Comparisons between iMVs and ad-MVs. (a) Immunofluorescence analysis of iMVs and ad-MVs showed similar luminal structures surrounded by ECs (CD31 in green) and pericytes (CD140b in red). Scale bar, 100 μm. (b) Venn diagram revealed the shared and differential genes between the iMVs and ad-MVs groups. (c) Correlation analysis between iMVs and ad-MVs groups by Spearman. 0.8 < ρ < 1.0 means significantly strong correlation; 0.6 < ρ < 0.8 means strong correlation. (d) The marker genes of ECs, pericytes, and hiPSCs in iMVs and ad-MVs groups.
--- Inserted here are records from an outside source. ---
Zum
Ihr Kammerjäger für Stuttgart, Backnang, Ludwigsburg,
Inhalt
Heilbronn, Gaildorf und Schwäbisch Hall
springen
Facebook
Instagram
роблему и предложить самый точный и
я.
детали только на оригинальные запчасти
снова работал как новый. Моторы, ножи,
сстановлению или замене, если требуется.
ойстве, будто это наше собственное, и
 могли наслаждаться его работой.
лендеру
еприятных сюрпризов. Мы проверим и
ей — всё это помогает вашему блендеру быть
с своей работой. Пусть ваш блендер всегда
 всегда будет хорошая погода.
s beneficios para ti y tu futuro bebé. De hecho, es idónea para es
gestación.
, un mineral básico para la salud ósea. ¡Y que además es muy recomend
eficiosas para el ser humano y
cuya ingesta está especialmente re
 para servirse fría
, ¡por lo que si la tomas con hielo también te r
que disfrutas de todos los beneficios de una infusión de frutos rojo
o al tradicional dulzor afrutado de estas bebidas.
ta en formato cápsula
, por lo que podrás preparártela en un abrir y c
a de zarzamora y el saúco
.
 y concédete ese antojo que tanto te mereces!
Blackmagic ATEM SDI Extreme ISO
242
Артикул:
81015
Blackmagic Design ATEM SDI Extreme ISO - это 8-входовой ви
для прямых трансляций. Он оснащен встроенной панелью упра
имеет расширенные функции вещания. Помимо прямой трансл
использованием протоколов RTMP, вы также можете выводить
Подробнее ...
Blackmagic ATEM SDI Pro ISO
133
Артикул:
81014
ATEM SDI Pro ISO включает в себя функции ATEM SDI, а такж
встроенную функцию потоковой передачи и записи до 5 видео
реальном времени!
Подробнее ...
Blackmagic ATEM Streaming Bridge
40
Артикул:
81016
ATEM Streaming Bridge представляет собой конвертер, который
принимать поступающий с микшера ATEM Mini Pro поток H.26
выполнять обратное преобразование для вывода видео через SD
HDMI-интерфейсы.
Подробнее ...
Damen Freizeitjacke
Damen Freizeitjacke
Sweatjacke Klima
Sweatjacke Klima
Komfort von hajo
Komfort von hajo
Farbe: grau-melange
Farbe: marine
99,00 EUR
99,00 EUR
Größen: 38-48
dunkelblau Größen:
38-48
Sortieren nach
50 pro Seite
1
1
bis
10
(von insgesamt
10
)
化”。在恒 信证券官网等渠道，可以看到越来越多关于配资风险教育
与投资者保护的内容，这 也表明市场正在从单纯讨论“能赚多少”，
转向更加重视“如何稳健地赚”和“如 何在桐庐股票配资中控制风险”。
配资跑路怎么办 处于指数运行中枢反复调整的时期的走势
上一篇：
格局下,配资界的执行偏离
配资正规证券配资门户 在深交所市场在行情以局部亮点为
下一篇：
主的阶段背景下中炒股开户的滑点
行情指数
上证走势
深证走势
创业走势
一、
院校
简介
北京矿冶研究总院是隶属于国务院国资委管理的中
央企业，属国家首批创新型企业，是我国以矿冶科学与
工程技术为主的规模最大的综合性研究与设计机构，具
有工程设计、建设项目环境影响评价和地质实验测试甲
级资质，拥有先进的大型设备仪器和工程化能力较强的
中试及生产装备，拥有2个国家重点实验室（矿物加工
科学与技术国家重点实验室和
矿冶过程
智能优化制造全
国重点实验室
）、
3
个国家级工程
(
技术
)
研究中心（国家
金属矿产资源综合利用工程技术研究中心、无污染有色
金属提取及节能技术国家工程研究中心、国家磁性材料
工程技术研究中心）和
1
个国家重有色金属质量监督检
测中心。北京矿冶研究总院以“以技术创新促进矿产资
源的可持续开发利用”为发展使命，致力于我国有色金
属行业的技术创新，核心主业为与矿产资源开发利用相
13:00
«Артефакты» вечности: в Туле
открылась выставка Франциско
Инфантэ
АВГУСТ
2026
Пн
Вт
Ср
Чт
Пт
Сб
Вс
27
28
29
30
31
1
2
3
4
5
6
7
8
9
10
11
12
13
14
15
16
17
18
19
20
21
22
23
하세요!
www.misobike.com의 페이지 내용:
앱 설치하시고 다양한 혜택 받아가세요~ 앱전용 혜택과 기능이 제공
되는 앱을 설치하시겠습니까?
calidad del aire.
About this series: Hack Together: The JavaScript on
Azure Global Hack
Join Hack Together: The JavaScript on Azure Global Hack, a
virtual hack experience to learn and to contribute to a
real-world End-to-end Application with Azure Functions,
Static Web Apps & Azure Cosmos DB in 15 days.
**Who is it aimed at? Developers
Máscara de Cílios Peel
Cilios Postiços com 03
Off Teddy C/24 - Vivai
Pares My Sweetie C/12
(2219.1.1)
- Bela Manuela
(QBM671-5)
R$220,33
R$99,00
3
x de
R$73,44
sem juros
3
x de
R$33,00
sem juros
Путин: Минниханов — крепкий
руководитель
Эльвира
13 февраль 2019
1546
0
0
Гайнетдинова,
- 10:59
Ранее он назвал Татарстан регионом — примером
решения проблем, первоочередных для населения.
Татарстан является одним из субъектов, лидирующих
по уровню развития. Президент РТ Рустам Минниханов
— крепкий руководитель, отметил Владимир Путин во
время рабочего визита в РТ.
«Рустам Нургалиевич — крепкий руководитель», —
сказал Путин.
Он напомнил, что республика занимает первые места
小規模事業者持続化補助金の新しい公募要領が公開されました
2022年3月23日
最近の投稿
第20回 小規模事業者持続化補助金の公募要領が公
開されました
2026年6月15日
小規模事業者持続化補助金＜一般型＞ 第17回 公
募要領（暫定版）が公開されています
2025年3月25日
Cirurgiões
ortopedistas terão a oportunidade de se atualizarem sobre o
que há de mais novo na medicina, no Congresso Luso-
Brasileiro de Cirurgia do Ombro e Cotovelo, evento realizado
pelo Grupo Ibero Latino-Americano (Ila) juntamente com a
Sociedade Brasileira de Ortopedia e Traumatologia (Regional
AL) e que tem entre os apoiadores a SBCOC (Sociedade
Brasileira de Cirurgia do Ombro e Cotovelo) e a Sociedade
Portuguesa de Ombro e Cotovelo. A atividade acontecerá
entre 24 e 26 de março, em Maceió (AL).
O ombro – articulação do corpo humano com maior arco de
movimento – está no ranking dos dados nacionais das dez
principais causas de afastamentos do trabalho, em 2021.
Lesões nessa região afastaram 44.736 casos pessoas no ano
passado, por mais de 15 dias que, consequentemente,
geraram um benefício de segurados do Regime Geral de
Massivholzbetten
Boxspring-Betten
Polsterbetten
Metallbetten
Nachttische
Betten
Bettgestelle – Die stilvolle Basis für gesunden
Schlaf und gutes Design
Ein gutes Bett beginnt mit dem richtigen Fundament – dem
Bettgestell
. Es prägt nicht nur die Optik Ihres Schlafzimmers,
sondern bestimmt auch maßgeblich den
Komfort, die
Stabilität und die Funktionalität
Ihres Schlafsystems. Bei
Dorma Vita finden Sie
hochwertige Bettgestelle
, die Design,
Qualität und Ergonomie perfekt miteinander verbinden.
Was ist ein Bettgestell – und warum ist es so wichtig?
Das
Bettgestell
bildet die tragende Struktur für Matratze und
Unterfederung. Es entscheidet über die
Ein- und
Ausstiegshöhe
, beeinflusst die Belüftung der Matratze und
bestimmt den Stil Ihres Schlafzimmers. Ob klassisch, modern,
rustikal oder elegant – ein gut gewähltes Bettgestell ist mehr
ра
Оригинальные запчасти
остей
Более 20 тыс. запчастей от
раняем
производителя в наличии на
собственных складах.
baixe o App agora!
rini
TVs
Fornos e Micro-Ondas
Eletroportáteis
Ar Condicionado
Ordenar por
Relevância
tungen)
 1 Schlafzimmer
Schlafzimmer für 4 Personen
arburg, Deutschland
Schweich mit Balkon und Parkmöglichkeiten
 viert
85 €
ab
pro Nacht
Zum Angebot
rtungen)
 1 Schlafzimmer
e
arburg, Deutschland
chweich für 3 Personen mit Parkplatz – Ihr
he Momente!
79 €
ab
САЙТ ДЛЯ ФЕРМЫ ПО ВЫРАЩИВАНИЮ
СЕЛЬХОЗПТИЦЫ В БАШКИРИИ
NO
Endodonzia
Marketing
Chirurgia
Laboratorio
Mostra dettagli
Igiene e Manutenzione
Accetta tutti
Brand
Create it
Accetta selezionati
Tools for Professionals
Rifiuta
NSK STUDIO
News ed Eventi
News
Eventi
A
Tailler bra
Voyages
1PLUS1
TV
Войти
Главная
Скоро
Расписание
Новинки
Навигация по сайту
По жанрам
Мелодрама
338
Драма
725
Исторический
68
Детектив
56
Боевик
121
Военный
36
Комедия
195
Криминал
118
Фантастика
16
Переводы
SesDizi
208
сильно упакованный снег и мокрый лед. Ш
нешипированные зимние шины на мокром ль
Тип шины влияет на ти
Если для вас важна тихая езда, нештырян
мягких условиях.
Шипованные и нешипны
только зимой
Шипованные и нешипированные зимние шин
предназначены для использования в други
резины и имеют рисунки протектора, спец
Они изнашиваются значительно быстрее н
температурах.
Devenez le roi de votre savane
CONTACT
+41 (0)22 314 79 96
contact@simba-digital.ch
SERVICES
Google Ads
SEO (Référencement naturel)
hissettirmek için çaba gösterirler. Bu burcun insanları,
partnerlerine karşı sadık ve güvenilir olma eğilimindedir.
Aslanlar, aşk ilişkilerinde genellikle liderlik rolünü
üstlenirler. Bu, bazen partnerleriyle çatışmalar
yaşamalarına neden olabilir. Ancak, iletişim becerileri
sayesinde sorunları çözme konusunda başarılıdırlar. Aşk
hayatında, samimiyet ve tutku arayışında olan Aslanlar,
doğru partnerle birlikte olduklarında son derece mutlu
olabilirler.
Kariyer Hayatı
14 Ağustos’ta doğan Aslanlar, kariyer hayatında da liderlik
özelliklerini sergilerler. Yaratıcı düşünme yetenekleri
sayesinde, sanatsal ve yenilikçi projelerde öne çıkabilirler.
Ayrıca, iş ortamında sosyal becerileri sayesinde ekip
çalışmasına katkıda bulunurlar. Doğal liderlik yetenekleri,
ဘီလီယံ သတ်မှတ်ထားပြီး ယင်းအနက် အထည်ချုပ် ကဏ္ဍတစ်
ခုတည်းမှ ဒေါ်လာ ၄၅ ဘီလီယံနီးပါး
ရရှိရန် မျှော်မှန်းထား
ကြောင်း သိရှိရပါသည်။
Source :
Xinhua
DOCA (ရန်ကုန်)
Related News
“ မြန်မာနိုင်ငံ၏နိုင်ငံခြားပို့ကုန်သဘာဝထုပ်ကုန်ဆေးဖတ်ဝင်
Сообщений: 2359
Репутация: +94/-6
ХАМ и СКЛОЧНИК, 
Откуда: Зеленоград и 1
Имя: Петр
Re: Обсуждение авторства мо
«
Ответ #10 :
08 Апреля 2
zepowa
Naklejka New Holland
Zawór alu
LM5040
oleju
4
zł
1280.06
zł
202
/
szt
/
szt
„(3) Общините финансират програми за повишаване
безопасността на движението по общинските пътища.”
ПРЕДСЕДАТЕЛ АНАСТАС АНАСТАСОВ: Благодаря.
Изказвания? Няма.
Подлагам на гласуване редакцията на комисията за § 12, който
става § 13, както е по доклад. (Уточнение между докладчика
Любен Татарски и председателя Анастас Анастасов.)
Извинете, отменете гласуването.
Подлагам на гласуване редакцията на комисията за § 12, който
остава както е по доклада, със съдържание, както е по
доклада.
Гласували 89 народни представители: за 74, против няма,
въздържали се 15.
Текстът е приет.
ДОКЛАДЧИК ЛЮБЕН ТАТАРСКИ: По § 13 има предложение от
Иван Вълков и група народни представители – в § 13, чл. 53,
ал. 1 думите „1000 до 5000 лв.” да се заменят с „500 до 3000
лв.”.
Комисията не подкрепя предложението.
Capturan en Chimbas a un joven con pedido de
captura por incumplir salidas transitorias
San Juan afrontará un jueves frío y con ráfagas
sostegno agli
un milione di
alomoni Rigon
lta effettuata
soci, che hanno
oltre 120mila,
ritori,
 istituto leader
TPM values of the above genes were summarized from transcripts. (e) The expressions of CD146, VE-Cadherin, and VWF protein in iMVs and ad-MVs were detected by western blot analysis. Data were shown as mean ± SD of three independent experiments, ns indicates no significance, *p < 0.05, **p < 0.01. (f) Go enrichment analysis for angiogenic genes in iMVs groups. The horizontal axis represented the ratio of the rich factor. The size of the dot indicated the number of genes in the pathway, and the color of the dot corresponded to a different -log10 (Padjust value), p-value corrected by the False Discovery Rate (FDR) method. (g) GSEA analysis revealed that compared with ad-MVs, iMVs-VCs positively regulated migration of ECs and epithelial cells, involved in homology-directed repair, regulation of stem cells, muscle morphogenesis, and promoted keratinization. The upper curve of the graph represents the dynamic enrichment score (ES) value, and the highest point represents the ES value of this gene set. The middle part of the figure represents the sorted sequence of the hybridization data, and the vertical lines represent the genes in the chip dataset appearing in this gene set. The lower curve in the figure shows the sorted values. p < 0.01.